_Task_
Where does the string "caso" occur in the records below? Copy every line that holds it.
Input data section start
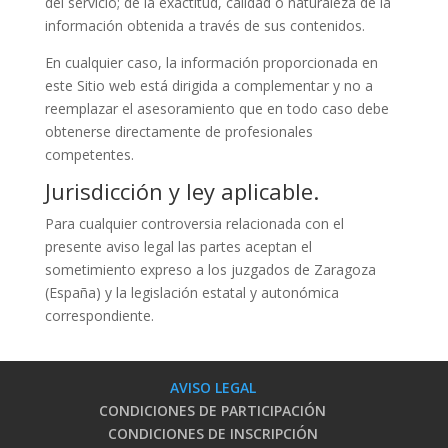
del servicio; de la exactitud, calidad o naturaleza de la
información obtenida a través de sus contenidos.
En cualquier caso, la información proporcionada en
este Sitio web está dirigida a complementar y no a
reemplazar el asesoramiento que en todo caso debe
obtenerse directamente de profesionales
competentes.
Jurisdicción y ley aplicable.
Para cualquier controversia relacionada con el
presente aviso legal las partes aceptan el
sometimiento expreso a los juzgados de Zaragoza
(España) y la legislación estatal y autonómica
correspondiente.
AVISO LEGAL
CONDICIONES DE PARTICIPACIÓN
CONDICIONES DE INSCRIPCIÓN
Input data section end
Input data section start
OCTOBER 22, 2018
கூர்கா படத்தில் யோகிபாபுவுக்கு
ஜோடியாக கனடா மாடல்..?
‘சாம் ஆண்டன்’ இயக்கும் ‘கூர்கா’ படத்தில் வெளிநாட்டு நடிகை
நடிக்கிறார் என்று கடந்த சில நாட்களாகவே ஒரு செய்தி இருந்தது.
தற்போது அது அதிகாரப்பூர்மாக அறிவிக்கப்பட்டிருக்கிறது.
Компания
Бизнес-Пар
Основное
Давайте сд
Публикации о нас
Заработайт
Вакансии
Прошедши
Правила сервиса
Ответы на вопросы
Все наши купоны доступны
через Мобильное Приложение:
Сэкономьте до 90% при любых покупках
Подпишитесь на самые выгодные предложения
Input data section end
Input data section start
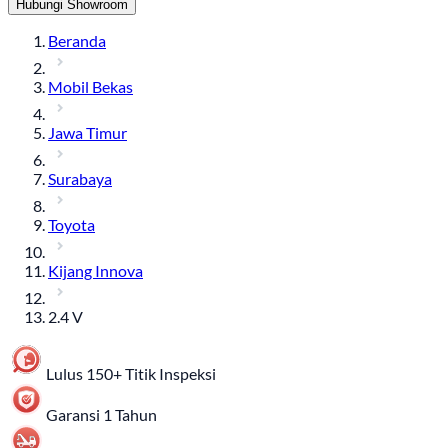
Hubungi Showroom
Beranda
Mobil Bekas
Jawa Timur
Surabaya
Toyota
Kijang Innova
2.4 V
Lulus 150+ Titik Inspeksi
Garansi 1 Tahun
Input data section end
_Solution to this task_
En cualquier caso, la información proporcionada en
reemplazar el asesoramiento que en todo caso debe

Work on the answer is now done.